* _Problem to work on_
From the entries below, reproduce exactly the line containing "RECT 2.365 244.480 646.000 404.920 ;", the line containing "RECT 166.020 21.935 313.920 600.945 ;", and every line in between, with nothing added.

* _Raw data_
_ _ _

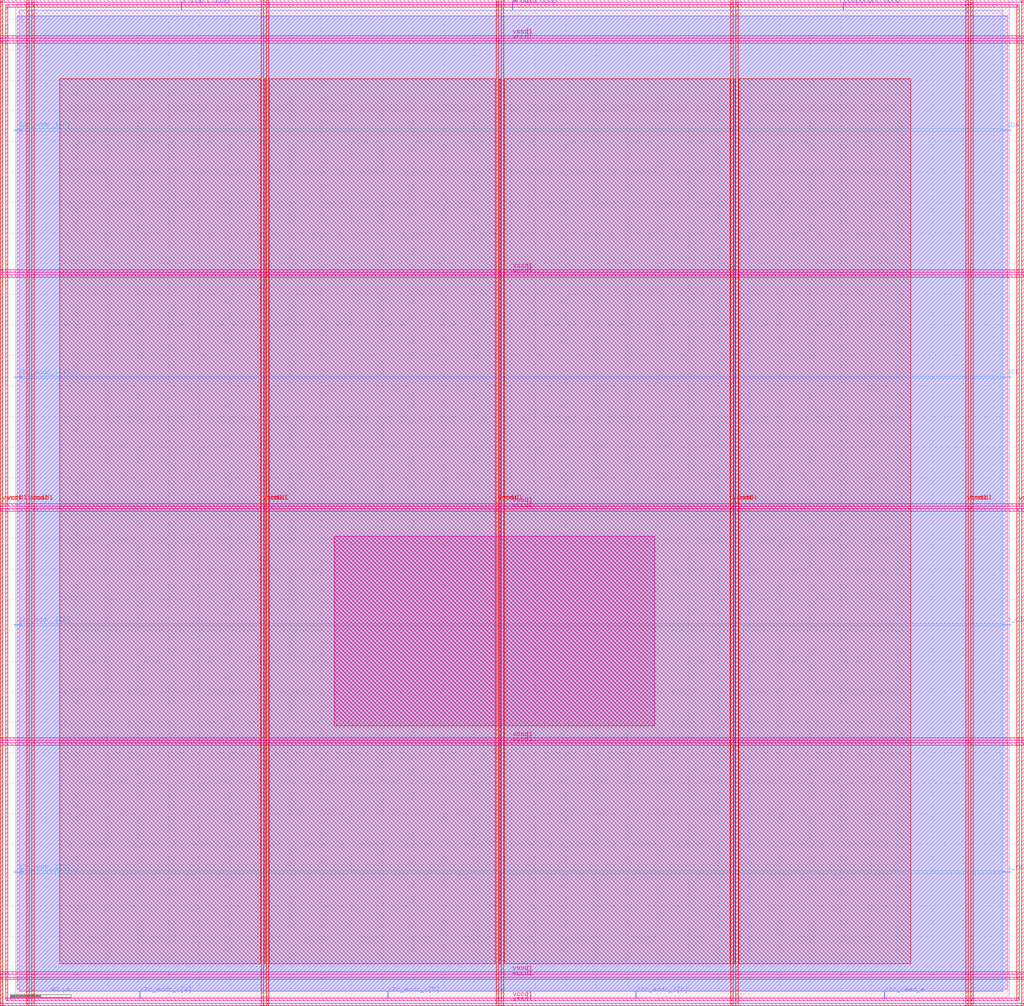
<source format=lef>
VERSION 5.7 ;
  NOWIREEXTENSIONATPIN ON ;
  DIVIDERCHAR "/" ;
  BUSBITCHARS "[]" ;
MACRO i2c_interface_component
  CLASS BLOCK ;
  FOREIGN i2c_interface_component ;
  ORIGIN 0.000 0.000 ;
  SIZE 650.000 BY 650.000 ;
  PIN SCL
    DIRECTION INOUT ;
    USE SIGNAL ;
    ANTENNAGATEAREA 0.126000 ;
    ANTENNADIFFAREA 1.782000 ;
    PORT
      LAYER met3 ;
        RECT 646.000 405.320 651.000 405.920 ;
    END
  END SCL
  PIN SDA
    DIRECTION INOUT ;
    USE SIGNAL ;
    ANTENNAGATEAREA 0.126000 ;
    ANTENNADIFFAREA 1.782000 ;
    PORT
      LAYER met3 ;
        RECT 646.000 567.160 651.000 567.760 ;
    END
  END SDA
  PIN component_mode
    DIRECTION INPUT ;
    USE SIGNAL ;
    ANTENNAGATEAREA 0.213000 ;
    PORT
      LAYER met2 ;
        RECT 541.510 646.000 541.790 651.000 ;
    END
  END component_mode
  PIN i2c_addr_i[0]
    DIRECTION INPUT ;
    USE SIGNAL ;
    ANTENNAGATEAREA 0.495000 ;
    PORT
      LAYER met3 ;
        RECT -1.000 567.160 4.000 567.760 ;
    END
  END i2c_addr_i[0]
  PIN i2c_addr_i[1]
    DIRECTION INPUT ;
    USE SIGNAL ;
    ANTENNAGATEAREA 0.426000 ;
    PORT
      LAYER met3 ;
        RECT -1.000 405.320 4.000 405.920 ;
    END
  END i2c_addr_i[1]
  PIN i2c_addr_i[2]
    DIRECTION INPUT ;
    USE SIGNAL ;
    ANTENNAGATEAREA 0.247500 ;
    PORT
      LAYER met3 ;
        RECT -1.000 243.480 4.000 244.080 ;
    END
  END i2c_addr_i[2]
  PIN i2c_addr_i[3]
    DIRECTION INPUT ;
    USE SIGNAL ;
    ANTENNAGATEAREA 0.213000 ;
    PORT
      LAYER met3 ;
        RECT -1.000 81.640 4.000 82.240 ;
    END
  END i2c_addr_i[3]
  PIN i2c_addr_i[4]
    DIRECTION INPUT ;
    USE SIGNAL ;
    ANTENNAGATEAREA 0.159000 ;
    PORT
      LAYER met2 ;
        RECT 81.050 -1.000 81.330 4.000 ;
    END
  END i2c_addr_i[4]
  PIN i2c_addr_i[5]
    DIRECTION INPUT ;
    USE SIGNAL ;
    ANTENNAGATEAREA 0.213000 ;
    PORT
      LAYER met2 ;
        RECT 243.430 -1.000 243.710 4.000 ;
    END
  END i2c_addr_i[5]
  PIN i2c_addr_i[6]
    DIRECTION INPUT ;
    USE SIGNAL ;
    ANTENNAGATEAREA 0.196500 ;
    PORT
      LAYER met2 ;
        RECT 405.810 -1.000 406.090 4.000 ;
    END
  END i2c_addr_i[6]
  PIN i2c_read_e
    DIRECTION INPUT ;
    USE SIGNAL ;
    ANTENNAGATEAREA 0.213000 ;
    PORT
      LAYER met2 ;
        RECT 568.190 -1.000 568.470 4.000 ;
    END
  END i2c_read_e
  PIN m_data_dump
    DIRECTION OUTPUT TRISTATE ;
    USE SIGNAL ;
    ANTENNADIFFAREA 0.445500 ;
    PORT
      LAYER met2 ;
        RECT 324.850 646.000 325.130 651.000 ;
    END
  END m_data_dump
  PIN m_start_dump
    DIRECTION INPUT ;
    USE SIGNAL ;
    ANTENNAGATEAREA 0.213000 ;
    PORT
      LAYER met2 ;
        RECT 108.190 646.000 108.470 651.000 ;
    END
  END m_start_dump
  PIN p_clock
    DIRECTION INPUT ;
    USE SIGNAL ;
    ANTENNAGATEAREA 0.852000 ;
    PORT
      LAYER met3 ;
        RECT 646.000 243.480 651.000 244.080 ;
    END
  END p_clock
  PIN p_reset
    DIRECTION INPUT ;
    USE SIGNAL ;
    ANTENNAGATEAREA 0.196500 ;
    PORT
      LAYER met3 ;
        RECT 646.000 81.640 651.000 82.240 ;
    END
  END p_reset
  PIN vccd1
    DIRECTION INOUT ;
    USE POWER ;
    PORT
      LAYER met4 ;
        RECT -6.680 -2.160 -5.080 649.520 ;
    END
    PORT
      LAYER met5 ;
        RECT -6.680 -2.160 656.660 -0.560 ;
    END
    PORT
      LAYER met5 ;
        RECT -6.680 647.920 656.660 649.520 ;
    END
    PORT
      LAYER met4 ;
        RECT 655.060 -2.160 656.660 649.520 ;
    END
    PORT
      LAYER met4 ;
        RECT 7.120 -5.460 8.720 652.820 ;
    END
    PORT
      LAYER met4 ;
        RECT 160.720 -5.460 162.320 652.820 ;
    END
    PORT
      LAYER met4 ;
        RECT 314.320 -5.460 315.920 652.820 ;
    END
    PORT
      LAYER met4 ;
        RECT 467.920 -5.460 469.520 652.820 ;
    END
    PORT
      LAYER met4 ;
        RECT 621.520 -5.460 623.120 652.820 ;
    END
    PORT
      LAYER met5 ;
        RECT -9.980 11.640 659.960 13.240 ;
    END
    PORT
      LAYER met5 ;
        RECT -9.980 164.820 659.960 166.420 ;
    END
    PORT
      LAYER met5 ;
        RECT -9.980 318.000 659.960 319.600 ;
    END
    PORT
      LAYER met5 ;
        RECT -9.980 471.180 659.960 472.780 ;
    END
    PORT
      LAYER met5 ;
        RECT -9.980 624.360 659.960 625.960 ;
    END
  END vccd1
  PIN vssd1
    DIRECTION INOUT ;
    USE GROUND ;
    PORT
      LAYER met4 ;
        RECT -9.980 -5.460 -8.380 652.820 ;
    END
    PORT
      LAYER met5 ;
        RECT -9.980 -5.460 659.960 -3.860 ;
    END
    PORT
      LAYER met5 ;
        RECT -9.980 651.220 659.960 652.820 ;
    END
    PORT
      LAYER met4 ;
        RECT 658.360 -5.460 659.960 652.820 ;
    END
    PORT
      LAYER met4 ;
        RECT 10.420 -5.460 12.020 652.820 ;
    END
    PORT
      LAYER met4 ;
        RECT 164.020 -5.460 165.620 652.820 ;
    END
    PORT
      LAYER met4 ;
        RECT 317.620 -5.460 319.220 652.820 ;
    END
    PORT
      LAYER met4 ;
        RECT 471.220 -5.460 472.820 652.820 ;
    END
    PORT
      LAYER met4 ;
        RECT 624.820 -5.460 626.420 652.820 ;
    END
    PORT
      LAYER met5 ;
        RECT -9.980 14.940 659.960 16.540 ;
    END
    PORT
      LAYER met5 ;
        RECT -9.980 168.120 659.960 169.720 ;
    END
    PORT
      LAYER met5 ;
        RECT -9.980 321.300 659.960 322.900 ;
    END
    PORT
      LAYER met5 ;
        RECT -9.980 474.480 659.960 476.080 ;
    END
    PORT
      LAYER met5 ;
        RECT -9.980 627.660 659.960 629.260 ;
    END
  END vssd1
  OBS
      LAYER li1 ;
        RECT 0.920 5.355 649.060 642.005 ;
      LAYER met1 ;
        RECT 0.920 5.200 649.060 642.160 ;
      LAYER met2 ;
        RECT 2.390 645.720 107.910 646.000 ;
        RECT 108.750 645.720 324.570 646.000 ;
        RECT 325.410 645.720 541.230 646.000 ;
        RECT 542.070 645.720 645.740 646.000 ;
        RECT 2.390 4.280 645.740 645.720 ;
        RECT 2.390 4.000 80.770 4.280 ;
        RECT 81.610 4.000 243.150 4.280 ;
        RECT 243.990 4.000 405.530 4.280 ;
        RECT 406.370 4.000 567.910 4.280 ;
        RECT 568.750 4.000 645.740 4.280 ;
      LAYER met3 ;
        RECT 2.365 568.160 646.000 642.085 ;
        RECT 4.400 566.760 645.600 568.160 ;
        RECT 2.365 406.320 646.000 566.760 ;
        RECT 4.400 404.920 645.600 406.320 ;
        RECT 2.365 244.480 646.000 404.920 ;
        RECT 4.400 243.080 645.600 244.480 ;
        RECT 2.365 82.640 646.000 243.080 ;
        RECT 4.400 81.240 645.600 82.640 ;
        RECT 2.365 5.275 646.000 81.240 ;
      LAYER met4 ;
        RECT 28.815 21.935 160.320 600.945 ;
        RECT 162.720 21.935 163.620 600.945 ;
        RECT 166.020 21.935 313.920 600.945 ;
        RECT 316.320 21.935 317.220 600.945 ;
        RECT 319.620 21.935 467.520 600.945 ;
        RECT 469.920 21.935 470.820 600.945 ;
        RECT 473.220 21.935 585.745 600.945 ;
      LAYER met5 ;
        RECT 208.500 177.700 418.020 301.700 ;
  END
END i2c_interface_component
END LIBRARY


</source>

_ _ _

* _Response below_
        RECT 2.365 244.480 646.000 404.920 ;
        RECT 4.400 243.080 645.600 244.480 ;
        RECT 2.365 82.640 646.000 243.080 ;
        RECT 4.400 81.240 645.600 82.640 ;
        RECT 2.365 5.275 646.000 81.240 ;
      LAYER met4 ;
        RECT 28.815 21.935 160.320 600.945 ;
        RECT 162.720 21.935 163.620 600.945 ;
        RECT 166.020 21.935 313.920 600.945 ;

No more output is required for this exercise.